I am an amateur astronomer. As such I attended the annual meeting of the Italian Association of Amateur Astronomers (“Unione Astrofili Italiani”, or UAI). This year it was held in Maddaloni, a little town near Caserta, so what a better chance to visit those places again after quite a few years?
Caserta is about 30 km north of Naples, but there is no visible separation between the two metropolitan areas: a single continuum of buildings and streets, arranged in a number of cities. Caserta holds a real gem: the Royal Palace (“Reggia”), built by Luigi Vanvitelli in 18th century. Starting to get the hint in title? Well, there is more to say. We’ll get there.
If you have not visited the Reggia, you are missing a UNESCO World Heritage Site and a masterpiece. It is a huge (247m x 184m) baroque building with 1200 rooms. It rivals Versailles, specially when it comes to the garden: it’s schema of fountains and cascades, stretching from the facade up to far away hills, is a landscape marvel. To supply water for this system an aqueduct was built with no other purpose by the same Vanvitelli; near Maddaloni (about 8 km from the palace) there is a stunning bridge that Vanvitelli built for the aqueduct following the example of ancient Roman aqueducts; in fact it resembles the one you can visit in Provence, “Pont du Gard”. This palace and its garden is worth a trip to Italy alone.

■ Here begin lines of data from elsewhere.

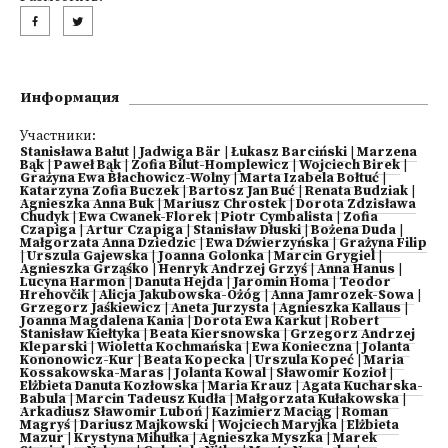
Информация
Участники:
Stanisława Bałut
|
Jadwiga Bär
|
Łukasz Barciński
|
Marzena
Bąk
|
Paweł Bąk
|
Zofia Bilut-Homplewicz
|
Wojciech Birek
|
Grażyna Ewa Błachowicz-Wolny
|
Marta Izabela Bołtuć
|
Katarzyna Zofia Buczek
|
Bartosz Jan Buć
|
Renata Budziak
|
Agnieszka Anna Buk
|
Mariusz Chrostek
|
Dorota Zdzisława
Chudyk
|
Ewa Cwanek-Florek
|
Piotr Cymbalista
|
Zofia
Czapiga
|
Artur Czapiga
|
Stanisław Dłuski
|
Bożena Duda
|
Małgorzata Anna Dziedzic
|
Ewa Dźwierzyńska
|
Grażyna Filip
|
Urszula Gajewska
|
Joanna Golonka
|
Marcin Grygiel
|
Agnieszka Grząśko
|
Henryk Andrzej Grzyś
|
Anna Hanus
|
Lucyna Harmon
|
Danuta Hejda
|
Jaromin Homa
|
Teodor
Hrehovčik
|
Alicja Jakubowska-Ożóg
|
Anna Jamrozek-Sowa
|
Grzegorz Jaśkiewicz
|
Aneta Jurzysta
|
Agnieszka Kallaus
|
Joanna Magdalena Kania
|
Dorota Ewa Karkut
|
Robert
Stanisław Kiełtyka
|
Beata Kiersnowska
|
Grzegorz Andrzej
Kleparski
|
Wioletta Kochmańska
|
Ewa Konieczna
|
Jolanta
Kononowicz-Kur
|
Beata Kopecka
|
Urszula Kopeć
|
Maria
Kossakowska-Maras
|
Jolanta Kowal
|
Sławomir Kozioł
|
Elżbieta Danuta Kozłowska
|
Maria Krauz
|
Agata Kucharska-
Babula
|
Marcin Tadeusz Kudła
|
Małgorzata Kułakowska
|
Arkadiusz Sławomir Luboń
|
Kazimierz Maciąg
|
Roman
Magryś
|
Dariusz Majkowski
|
Wojciech Maryjka
|
Elżbieta
Mazur
|
Krystyna Mihułka
|
Agnieszka Myszka
|
Marek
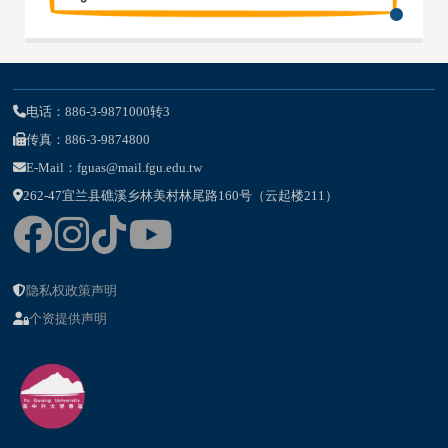
电话：886-3-9871000转3
传真：886-3-9874800
E-Mail：fguas@mail.fgu.edu.tw
262-47宜兰县礁溪乡林美村林尾路160号（云起楼211）
隐私权政策声明
个资提供声明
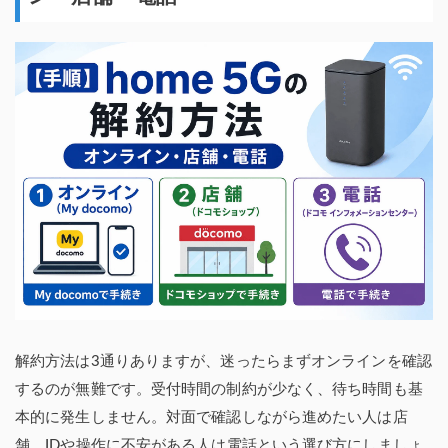
解約方法は3通りありますが、迷ったらまずオンラインを確認
するのが無難です。受付時間の制約が少なく、待ち時間も基
本的に発生しません。対面で確認しながら進めたい人は店
舗、IDや操作に不安がある人は電話という選び方にしましょ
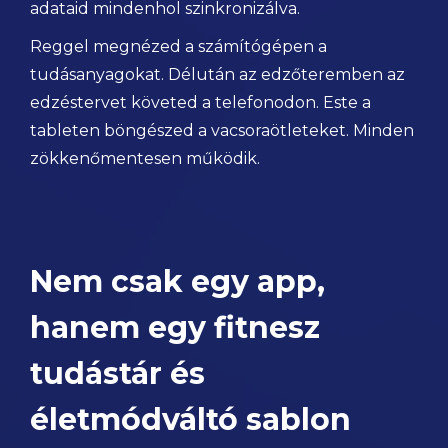
adataid mindenhol szinkronizálva.
Reggel megnézed a számítógépen a
tudásanyagokat. Délután az edzőteremben az
edzéstervet követed a telefonodon. Este a
tableten böngészed a vacsoraötleteket. Minden
zökkenőmentesen működik.
Nem csak egy app,
hanem egy fitnesz
tudástár és
életmódváltó sablon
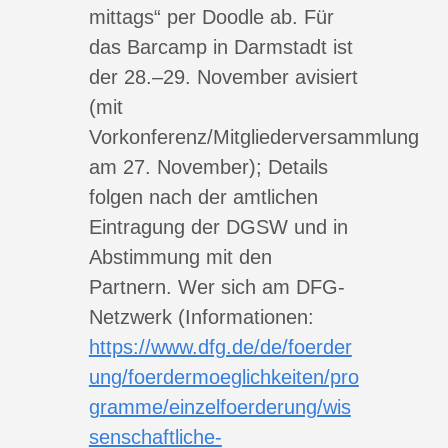
mittags“ per Doodle ab. Für
das Barcamp in Darmstadt ist
der 28.–29. November avisiert
(mit
Vorkonferenz/Mitgliederversammlung
am 27. November); Details
folgen nach der amtlichen
Eintragung der DGSW und in
Abstimmung mit den
Partnern. Wer sich am DFG-
Netzwerk (Informationen:
https://www.dfg.de/de/foerder
ung/foerdermoeglichkeiten/pro
gramme/einzelfoerderung/wis
senschaftliche-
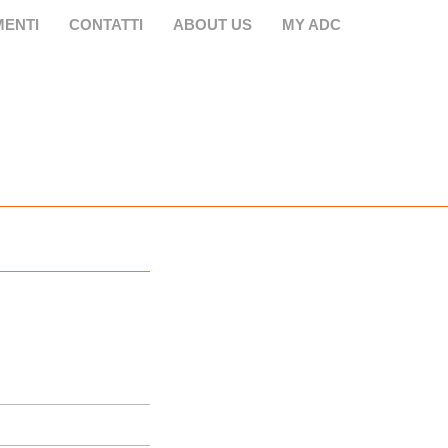
ENTI
CONTATTI
ABOUT US
MY ADC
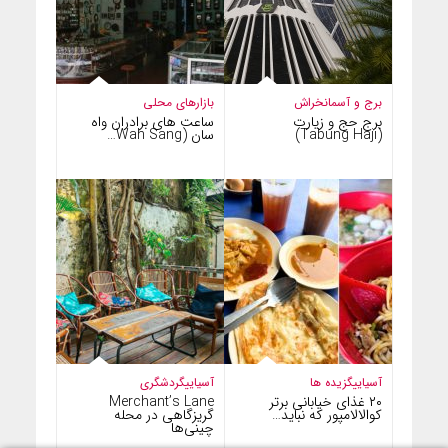
برج و آسمانخراش
بازارهای محلی
برج حج و زیارت
ساعت های برادران واه
(Tabung Haji)
سان (Wah Sang…
آسیایی
گزیده ها
آسیایی
گردشگری
۲۰ غذای خیابانی برتر
Merchant’s Lane
کوالالامپور که نباید…
گریزگاهی در محله
چینی‌ها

Now back to the title. The UAI meeting was arranged by the local amateur astronomers association in Maddaloni (UMAC). This same association has identified some very relevant astronomy-related items in the Reggia. There is a beautiful clock with sculptures and inscriptions that summarize the history of the time measure techniques from the beginning through 19th century. There is a ceiling beautifully decorated with frescoes representing the known constellation, a telescope, globes representing the sky. What I liked most was a sundial built on a windowsill, extremely precise, with a bronze cover; it was used to adjust all the mechanical clocks of the palace, at a time when the sun was far more precise that human built clocks. This set of findings have been arranged in an “astronomy visit itinerary” proposed to the administration of the Reggia, that has been accepted and will be included among the official visit itineraries. I think this is a nice contribution of the amateur astronomers community to the public knowledge.
One more reason to visit this incredible place, if you needed one!